Main features of circulatory systems.
Body fluids
The fluid compartments of animals consist of intracellular
and extracellular components. The intracellular component
includes the body cells and, where present, the blood
cells, while the extracellular component includes the
tissue fluid, coelomic fluid, and blood plasma. In all
cases the major constituent is water derived from the
environment. The composition of the fluid varies markedly
depending on its source and is regulated more or less
precisely by homeostasis.
Blood and coelomic fluid are often physically separated
by the blood-vessel walls; where a hemocoel (a blood-containing
body cavity) exists, however, blood rather than coelomic
fluid occupies the cavity. The composition of blood
may vary from what is little more than the environmental
water containing small amounts of dissolved nutrients
and gases to the highlycomplex tissue containing many
cells of different types found in mammals.
Lymph essentially consists of blood plasma that has
left the blood vessels and has passed through the tissues.

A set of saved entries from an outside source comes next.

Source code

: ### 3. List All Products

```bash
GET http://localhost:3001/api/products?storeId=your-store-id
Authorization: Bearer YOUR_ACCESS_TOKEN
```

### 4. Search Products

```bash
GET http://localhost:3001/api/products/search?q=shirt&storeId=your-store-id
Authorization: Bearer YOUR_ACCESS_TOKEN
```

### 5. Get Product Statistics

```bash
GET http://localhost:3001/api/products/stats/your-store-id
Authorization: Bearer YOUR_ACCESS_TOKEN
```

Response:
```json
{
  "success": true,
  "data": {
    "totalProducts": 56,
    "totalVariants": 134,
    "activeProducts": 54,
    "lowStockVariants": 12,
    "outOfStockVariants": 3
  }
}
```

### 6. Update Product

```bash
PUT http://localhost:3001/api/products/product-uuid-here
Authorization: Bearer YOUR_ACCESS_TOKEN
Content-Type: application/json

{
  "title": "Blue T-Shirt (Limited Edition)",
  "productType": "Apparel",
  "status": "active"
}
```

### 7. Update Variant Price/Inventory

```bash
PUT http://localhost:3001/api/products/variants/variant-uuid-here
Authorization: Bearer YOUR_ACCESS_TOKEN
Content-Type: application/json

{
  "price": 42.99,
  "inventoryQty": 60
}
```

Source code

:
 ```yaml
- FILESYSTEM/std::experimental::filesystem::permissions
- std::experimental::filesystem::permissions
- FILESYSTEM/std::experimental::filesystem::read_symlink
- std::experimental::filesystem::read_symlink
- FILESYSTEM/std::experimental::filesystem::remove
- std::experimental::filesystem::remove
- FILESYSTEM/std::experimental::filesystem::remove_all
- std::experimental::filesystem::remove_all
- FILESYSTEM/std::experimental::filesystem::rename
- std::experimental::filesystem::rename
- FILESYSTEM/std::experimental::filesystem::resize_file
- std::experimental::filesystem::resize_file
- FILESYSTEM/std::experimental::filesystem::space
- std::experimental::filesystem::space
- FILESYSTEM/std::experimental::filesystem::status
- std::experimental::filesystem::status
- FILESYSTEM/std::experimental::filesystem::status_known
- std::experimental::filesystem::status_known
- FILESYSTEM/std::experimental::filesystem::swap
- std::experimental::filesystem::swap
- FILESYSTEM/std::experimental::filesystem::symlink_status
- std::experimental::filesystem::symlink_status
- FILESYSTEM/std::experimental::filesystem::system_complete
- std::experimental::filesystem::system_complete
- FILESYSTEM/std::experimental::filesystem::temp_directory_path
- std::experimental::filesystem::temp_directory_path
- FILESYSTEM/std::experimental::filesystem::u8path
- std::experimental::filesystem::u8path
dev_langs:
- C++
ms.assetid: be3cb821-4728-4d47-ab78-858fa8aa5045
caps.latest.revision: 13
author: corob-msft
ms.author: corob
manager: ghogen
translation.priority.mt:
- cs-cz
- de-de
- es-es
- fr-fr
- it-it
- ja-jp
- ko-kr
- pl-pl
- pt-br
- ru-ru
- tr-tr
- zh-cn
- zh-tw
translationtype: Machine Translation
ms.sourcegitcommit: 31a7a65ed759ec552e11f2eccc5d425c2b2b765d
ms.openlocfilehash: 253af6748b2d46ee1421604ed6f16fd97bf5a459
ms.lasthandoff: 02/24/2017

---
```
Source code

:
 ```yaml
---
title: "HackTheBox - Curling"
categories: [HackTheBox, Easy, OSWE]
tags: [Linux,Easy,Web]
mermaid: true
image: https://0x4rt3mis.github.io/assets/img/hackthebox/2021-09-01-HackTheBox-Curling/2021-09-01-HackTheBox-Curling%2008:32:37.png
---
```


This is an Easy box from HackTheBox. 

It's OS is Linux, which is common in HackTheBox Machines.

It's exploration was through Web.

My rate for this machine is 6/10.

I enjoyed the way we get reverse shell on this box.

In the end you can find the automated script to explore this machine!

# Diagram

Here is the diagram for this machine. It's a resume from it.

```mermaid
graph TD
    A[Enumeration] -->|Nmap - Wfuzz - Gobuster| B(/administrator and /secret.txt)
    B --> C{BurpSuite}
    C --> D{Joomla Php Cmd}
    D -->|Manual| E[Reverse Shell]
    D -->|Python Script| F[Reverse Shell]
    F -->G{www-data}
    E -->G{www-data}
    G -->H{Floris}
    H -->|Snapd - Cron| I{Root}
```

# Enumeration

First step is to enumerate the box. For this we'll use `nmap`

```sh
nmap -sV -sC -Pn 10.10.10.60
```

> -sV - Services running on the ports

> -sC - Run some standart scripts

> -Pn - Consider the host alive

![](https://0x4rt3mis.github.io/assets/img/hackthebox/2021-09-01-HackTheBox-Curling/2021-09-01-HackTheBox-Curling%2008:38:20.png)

It is generally considered to have a separate identity
when it is returned to the bloodstream through a series
of vessels independent of the blood vessels and the
coelomic space. Coelomic fluid itself may circulate
in the body cavity. In most cases this circulation has
an apparently random nature, mainly because of movements
of the body and organs. In some phyla, however, the
coelomic fluid has a more important role in internal
distribution and is circulated by ciliary tracts.